Last weekend, at Will's persistent urging, Aurora, Ethan, and I went to a "party" at Shaun's house...a magical place we thought existed only in fairy tales. While there, I broke my most recently created man rule, which read "No more making out with Will EVER AGAIN." You have to understand, it was out of my control. He was wearing a fake mullet, FTLOG. That bastard knows that mullets make me weak in the knees.
So, we kissed a bunch and it was nice. He assured me repeatedly that he has no desire to make out with Aurora and I was buzzed enough to believe him, despite the fact that he's sent her text messages specifically requesting some consensual spit swapping. Whatever. I like to kiss tall blonde guys. Sue me.
NEXT!
Deer hunting season kicks off in a few short hours. The beginning of deer hunting means one thing, and one thing only, to me. Thursday evening dinner at Red Lobster with my dad's siblings. However! In addition to Uncle John, we had another well-traveled guest at our table this year. My cousin Tom, who recently returned to the United States after a year and a half in Iraq, has decided to try his hand at deer hunting for the first time. I hadn't seen him since my brother's wedding over two years ago and it was really nice to catch up a little. I'm only mildly pissed that the southern half of our family got the stunning good looks AND the impeccably dry sense of humor.
And then....
Today I got a much needed haircut. I had reached the point of puking in my mouth a little each and every time I looked in the mirror. Yes, it was time for a change. The stylist assigned to my case was just barely able to talk me out of balding myself. If your hair looked like this, you'd understand:
That shirt/bra combination does nothing for me.Astoundingly, it doesn't look any better when I pull on it.
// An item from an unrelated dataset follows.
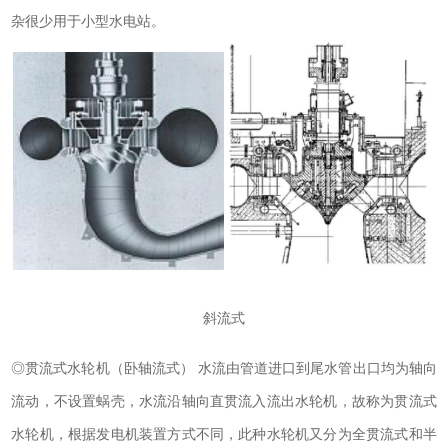
杂很少用于小型水电站。
斜流式
◎贯流式水轮机（卧轴流式） 水流由管道进口到尾水管出口均为轴向
流动，不设置蜗壳，水流沿轴向直贯流入流出水轮机，故称为贯流式
水轮机，根据发电机装置方式不同，此种水轮机又分为全贯流式和半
It obviously had to go. I had an estimated 4.5 inches lopped off and I feel like a brand new woman. Despite that fact that it looks completely, unintentionally asymmetrical, you can see how much happiness the new 'do is already bringing to my life:
Last, but not least....
I love Journey, and I don't care who knows it.

2 Comments:
Do animals have pubic hair?
This one does!
In other news Journey is the poo and so are you. The hair looks good.